If Hawley was tapping latent anti-Semitism in his “cosmopolitan elites” speech, why would he go on to talk about his commitment to “the Jewish people, their greatness, their history, their safety, and the state of Israel”?

And in an op-ed this week accusing Trump of racism, Omar wrote that the “chants of ‘Jews will not replace us,’ shouted at a rally in Charlottesville in 2017 by white supremacists, whom this president tacitly accepted, are a direct attack on the values of religious freedom central to the founding of our nation.”

Whether you accept these explanations and protestations depends a lot on your own politics, I’m guessing. Omar apologized for her “Benjamins” tweet and thanked the “Jewish allies and colleagues who are educating me on the painful history of anti-Semitic tropes,” which suggests she wasn’t familiar with centuries-old canards that rapacious Jews manipulate governments. If you are no fan of Omar, you probably don’t believe her, just like Trump’s critics don’t believe he and his circle don’t understand the painful history of the tropes they have used. Partisans on both sides have weaponized anti-Semitism in attacks on the other, and tend to be more forgiving of the bigotry heard on their own side.

You don’t have to take sides to wonder whether, given the rise in actual threats to Jews, including blatant attacks on social media, cemetery vandalism and murder, we shouldn’t be distracted by ambiguous and perhaps unintentionally bigoted remarks and tweets. If those who have been accused of trafficking in anti-Semitic memes are so willing to accept and defend us, maybe we should stop complaining about “tropes” and “echoes” and “dog whistles” and focus only on direct, unambiguous threats to the Jews.

The problem is that even if the speakers don’t think they are trafficking in hate, there are plenty of people out there who think otherwise. Internet trolls and lone wolves and bands of unabashed white supremacists don’t care that your argument draws on political science or that you believe your conspiratorial worldview has nothing to do with Jews, especially the ones in your family. The haters just appreciate the boost that their ideas are getting in the real world.

Consider the “Great Replacement,” the once fringe conspiracy theory that insists white people face a demographic “genocide” from non-white and Muslim immigration.
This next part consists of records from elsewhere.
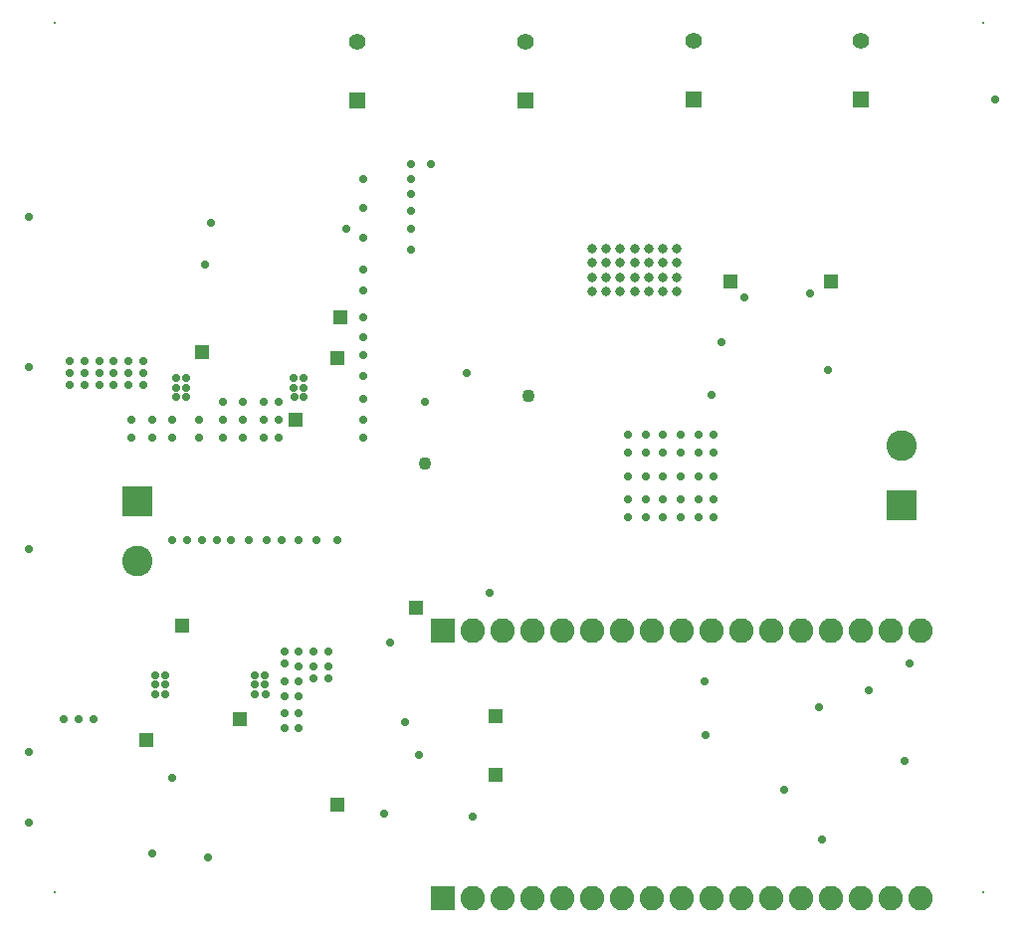
<source format=gbs>
G04*
G04 #@! TF.GenerationSoftware,Altium Limited,Altium Designer,20.1.12 (249)*
G04*
G04 Layer_Color=16711935*
%FSLAX44Y44*%
%MOMM*%
G71*
G04*
G04 #@! TF.SameCoordinates,284B2C5B-B2DB-445A-AC85-361AEC2CE434*
G04*
G04*
G04 #@! TF.FilePolarity,Negative*
G04*
G01*
G75*
%ADD75C,2.6032*%
%ADD76R,2.6032X2.6032*%
%ADD77C,0.2000*%
%ADD78C,2.0782*%
%ADD79R,2.0782X2.0782*%
%ADD80R,1.4032X1.4032*%
%ADD81C,1.4032*%
%ADD82C,0.7016*%
%ADD83C,1.1016*%
%ADD105R,1.2032X1.2032*%
%ADD106R,1.2032X1.2032*%
%ADD107C,0.8032*%
D75*
X99857Y312100D02*
D03*
X750000Y410400D02*
D03*
D76*
X99857Y362900D02*
D03*
X750000Y359600D02*
D03*
D77*
X30000Y30000D02*
D03*
X820000D02*
D03*
X30000Y770000D02*
D03*
X820000D02*
D03*
D78*
X766400Y253000D02*
D03*
X741000D02*
D03*
X715600D02*
D03*
X690200D02*
D03*
X664800D02*
D03*
X639400D02*
D03*
X614000D02*
D03*
X588600D02*
D03*
X563200D02*
D03*
X537800D02*
D03*
X512400D02*
D03*
X487000D02*
D03*
X461600D02*
D03*
X436200D02*
D03*
X410800D02*
D03*
X385400D02*
D03*
X766400Y25000D02*
D03*
X741000D02*
D03*
X715600D02*
D03*
X690200D02*
D03*
X664800D02*
D03*
X639400D02*
D03*
X614000D02*
D03*
X588600D02*
D03*
X563200D02*
D03*
X537800D02*
D03*
X512400D02*
D03*
X487000D02*
D03*
X461600D02*
D03*
X436200D02*
D03*
X410800D02*
D03*
X385400D02*
D03*
D79*
X360000Y253000D02*
D03*
Y25000D02*
D03*
D80*
X716000Y705000D02*
D03*
X572957D02*
D03*
X429915Y704000D02*
D03*
X286872D02*
D03*
D81*
X716000Y755000D02*
D03*
X572957D02*
D03*
X429915Y754000D02*
D03*
X286872D02*
D03*
D82*
X830000Y705000D02*
D03*
X385000Y95000D02*
D03*
X160000Y60000D02*
D03*
X277500Y595000D02*
D03*
X680000Y187500D02*
D03*
X157500Y565000D02*
D03*
X7500Y605000D02*
D03*
Y477500D02*
D03*
Y322500D02*
D03*
Y150000D02*
D03*
Y90000D02*
D03*
X187500Y177500D02*
D03*
X107500Y160000D02*
D03*
X138419Y257463D02*
D03*
X155000Y490000D02*
D03*
X270000Y485000D02*
D03*
X399876Y285124D02*
D03*
X270000Y105000D02*
D03*
X650000Y117500D02*
D03*
X682500Y75000D02*
D03*
X405000Y130000D02*
D03*
Y180000D02*
D03*
X690000Y550000D02*
D03*
X605000D02*
D03*
X350000Y650000D02*
D03*
X332500D02*
D03*
Y577500D02*
D03*
Y595000D02*
D03*
Y610000D02*
D03*
Y625000D02*
D03*
Y637500D02*
D03*
X588410Y453410D02*
D03*
X687500Y475000D02*
D03*
X672500Y540000D02*
D03*
X616444Y536374D02*
D03*
X292500Y560000D02*
D03*
X380000Y472500D02*
D03*
X292500Y587500D02*
D03*
X345000Y447500D02*
D03*
X752500Y142500D02*
D03*
X722500Y202500D02*
D03*
X582500Y210000D02*
D03*
X596950Y498734D02*
D03*
X583450Y164050D02*
D03*
X340000Y147500D02*
D03*
X327830Y175438D02*
D03*
X315000Y242500D02*
D03*
X112997Y63770D02*
D03*
X310000Y97500D02*
D03*
X130000Y127500D02*
D03*
X162500Y599999D02*
D03*
X292500Y637500D02*
D03*
Y612500D02*
D03*
Y542500D02*
D03*
Y520000D02*
D03*
Y502500D02*
D03*
Y487500D02*
D03*
Y470000D02*
D03*
Y450000D02*
D03*
Y432500D02*
D03*
Y417500D02*
D03*
X757500Y225000D02*
D03*
X105000Y462500D02*
D03*
Y472500D02*
D03*
Y482500D02*
D03*
X92500Y462500D02*
D03*
Y472500D02*
D03*
Y482500D02*
D03*
X80000Y472500D02*
D03*
X67500D02*
D03*
X55000D02*
D03*
X42500D02*
D03*
X80000Y462500D02*
D03*
X67500D02*
D03*
X55000D02*
D03*
X42500D02*
D03*
Y482500D02*
D03*
X80000D02*
D03*
X67500D02*
D03*
X55000D02*
D03*
X62500Y177500D02*
D03*
X50000D02*
D03*
X37500D02*
D03*
X262500Y212500D02*
D03*
X250000D02*
D03*
X262500Y222500D02*
D03*
X250000D02*
D03*
X262500Y235000D02*
D03*
X250000D02*
D03*
X237500Y170000D02*
D03*
X225000D02*
D03*
X237500Y182500D02*
D03*
X225000D02*
D03*
X237500Y197500D02*
D03*
X225000D02*
D03*
X237500Y210000D02*
D03*
X225000D02*
D03*
X237500Y222500D02*
D03*
X225000Y225000D02*
D03*
X237500Y235000D02*
D03*
X225000D02*
D03*
X220000Y417500D02*
D03*
Y432500D02*
D03*
Y447500D02*
D03*
X207500D02*
D03*
X190000D02*
D03*
X172500D02*
D03*
X207500Y417500D02*
D03*
Y432500D02*
D03*
X190000Y417500D02*
D03*
Y432500D02*
D03*
X172500Y417500D02*
D03*
Y432500D02*
D03*
X152500Y417500D02*
D03*
Y432500D02*
D03*
X130000Y417500D02*
D03*
Y432500D02*
D03*
X112500Y417500D02*
D03*
X95000D02*
D03*
X112500Y432500D02*
D03*
X95000D02*
D03*
X270000Y330000D02*
D03*
X252500D02*
D03*
X237500D02*
D03*
X222500D02*
D03*
X210000D02*
D03*
X195000D02*
D03*
X180000D02*
D03*
X167500D02*
D03*
X155000D02*
D03*
X142500D02*
D03*
X130000D02*
D03*
X590472Y419600D02*
D03*
Y404600D02*
D03*
Y384600D02*
D03*
Y364600D02*
D03*
Y349600D02*
D03*
X577472Y419600D02*
D03*
Y404600D02*
D03*
Y384600D02*
D03*
Y364600D02*
D03*
Y349600D02*
D03*
X562472Y419600D02*
D03*
Y404600D02*
D03*
Y384600D02*
D03*
Y364600D02*
D03*
Y349600D02*
D03*
X547472Y419600D02*
D03*
Y404600D02*
D03*
Y384600D02*
D03*
Y364600D02*
D03*
Y349600D02*
D03*
X532472Y419600D02*
D03*
Y404600D02*
D03*
Y384600D02*
D03*
Y364600D02*
D03*
Y349600D02*
D03*
X517472Y419600D02*
D03*
Y404600D02*
D03*
Y384600D02*
D03*
Y364600D02*
D03*
Y349600D02*
D03*
X124000Y199250D02*
D03*
X115250D02*
D03*
X123750Y207250D02*
D03*
X115250Y207000D02*
D03*
X123500Y214750D02*
D03*
X115250Y215000D02*
D03*
X233000Y467750D02*
D03*
X241750D02*
D03*
X233250Y459750D02*
D03*
X241750Y460000D02*
D03*
X233500Y452250D02*
D03*
X241750Y452000D02*
D03*
X209000Y199250D02*
D03*
X200250D02*
D03*
X208750Y207250D02*
D03*
X200250Y207000D02*
D03*
X208500Y214750D02*
D03*
X200250Y215000D02*
D03*
X133000Y467750D02*
D03*
X141750D02*
D03*
X133250Y459750D02*
D03*
X141750Y460000D02*
D03*
X133500Y452250D02*
D03*
X141750Y452000D02*
D03*
D83*
X432500Y452500D02*
D03*
X345000Y395000D02*
D03*
D105*
X270000Y105000D02*
D03*
X272500Y520000D02*
D03*
X107500Y160000D02*
D03*
X235000Y432500D02*
D03*
X155000Y490000D02*
D03*
X187500Y177500D02*
D03*
X270000Y485000D02*
D03*
X138419Y257463D02*
D03*
X337500Y272500D02*
D03*
X405000Y130000D02*
D03*
D106*
X690000Y550000D02*
D03*
X405000Y180000D02*
D03*
X605000Y550000D02*
D03*
D107*
X523050Y566000D02*
D03*
X559050Y542000D02*
D03*
X547050D02*
D03*
X535050D02*
D03*
X523050D02*
D03*
X511050D02*
D03*
X499050D02*
D03*
X487050D02*
D03*
X559050Y554000D02*
D03*
X547050D02*
D03*
X535050D02*
D03*
X523050D02*
D03*
X511050D02*
D03*
X499050D02*
D03*
X487050D02*
D03*
X559050Y566000D02*
D03*
X547050D02*
D03*
X535050D02*
D03*
X511050D02*
D03*
X499050D02*
D03*
X487050D02*
D03*
X559050Y578000D02*
D03*
X547050D02*
D03*
X535050D02*
D03*
X523050D02*
D03*
X511050D02*
D03*
X499050D02*
D03*
X487050D02*
D03*
M02*

</source>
Mainstream politicians and pundits offer the “acceptable” version that they are merely defending “European” or “Judeo-Christian” culture. In 2018 Trump warned Europeans that “you are losing your culture” as a result of immigration from Muslim countries.

But the white supremacists who hold by the theory also say the process of replacement is “deliberately engineered and controlled by a Jewish conspiracy to destroy the white race,” as the Anti-Defamation League explains. Those chants of “the Jews will not replace us” at Charlottesville? That’s what the neo-Nazis were going on about. Both the Poway and Pittsburgh shooters espoused a version of replacement theory that blamed Jews.

History tells us what kinds of ideas serve as tinder, and what kinds of words act as the match.

“Anti-Semitism without anti-Semitic intent” is the oxygen that allows noxious ideas to burn on.

Andrew Silow-Carroll is editor in chief of the Jewish Telegraphic Agency.

The views and opinions expressed in this article are those of the author and do not necessarily reflect the views of JTA or its parent company, 70 Faces Media.